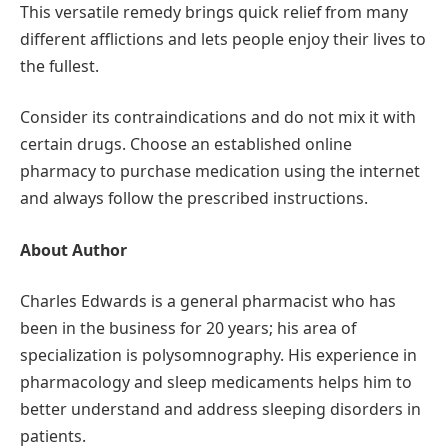
This versatile remedy brings quick relief from many
different afflictions and lets people enjoy their lives to
the fullest.
Consider its contraindications and do not mix it with
certain drugs. Choose an established online
pharmacy to purchase medication using the internet
and always follow the prescribed instructions.
About Author
Charles Edwards is a general pharmacist who has
been in the business for 20 years; his area of
specialization is polysomnography. His experience in
pharmacology and sleep medicaments helps him to
better understand and address sleeping disorders in
patients.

________________

● **Task to carry out**: Pictures stay out; everything else in the records gets copied exactly.

● **Exercise response**:
This versatile remedy brings quick relief from many
different afflictions and lets people enjoy their lives to
the fullest.
Consider its contraindications and do not mix it with
certain drugs. Choose an established online
pharmacy to purchase medication using the internet
and always follow the prescribed instructions.
About Author
Charles Edwards is a general pharmacist who has
been in the business for 20 years; his area of
specialization is polysomnography. His experience in
pharmacology and sleep medicaments helps him to
better understand and address sleeping disorders in
patients.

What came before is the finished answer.